La Journée internationale de la langue maternelle, célébrée chaque année le 21 février, est une initiative du Bangladesh approuvée en 1999 par la Conférence générale de l’UNESCO. Depuis 2000, elle est observée dans le monde entier pour rappeler l’importance de la diversité linguistique et culturelle dans la construction de sociétés durables.
L’organisation des Nations Unies pour l’éducation, la science et la culture insiste sur le rôle central des langues dans la paix, la dignité et l’inclusion. Préserver les différences culturelles et linguistiques favorise la tolérance et le respect mutuel. C’est pourquoi elle encourage ses États membres à célébrer cette journée dans autant de langues que possible, afin de mettre en valeur le multilinguisme.
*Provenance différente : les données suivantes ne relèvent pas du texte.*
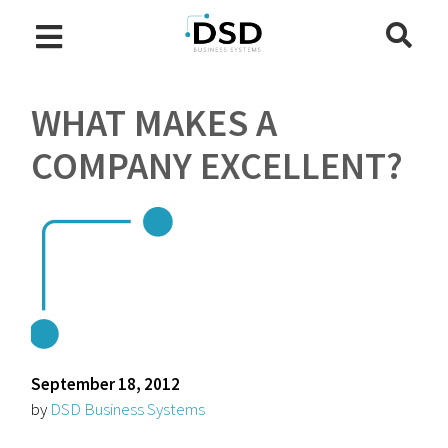
WHAT MAKES A
COMPANY EXCELLENT?
September 18, 2012
by
DSD Business Systems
Selon les données de l’agence onusienne, la diversité linguistique est de plus en plus menacée. De nombreuses langues disparaissent et près de 40 % des habitants de la planète n’ont pas accès à un enseignement dans une langue qu’ils parlent ou comprennent. Cette réalité constitue un frein majeur à l’inclusion et au développement.
Toutefois, des progrès sont constatés dans l’enseignement multilingue. Les experts notent une prise de conscience croissante de son importance, notamment pour les enfants d’âge préscolaire, ainsi qu’un engagement accru en faveur de son intégration dans la vie publique.
Pour l’édition 2026, la célébration met en lumière le rôle des jeunes dans la construction de l’avenir de l’éducation multilingue. Les voix de la jeunesse rappellent que la langue est bien plus qu’un simple outil de communication : elle est au cœur de l’identité, de l’apprentissage, du bien-être et de la participation à la vie sociale.
Dans son message officiel, l’agence culturelle des Nations Unies appelle à investir dans la transmission des langues en plaçant les jeunes au centre des solutions. Elle affirme que la diversité linguistique est essentielle pour bâtir des sociétés inclusives et durables, et que « aucune voix ne doit manquer dans le récit de notre humanité ».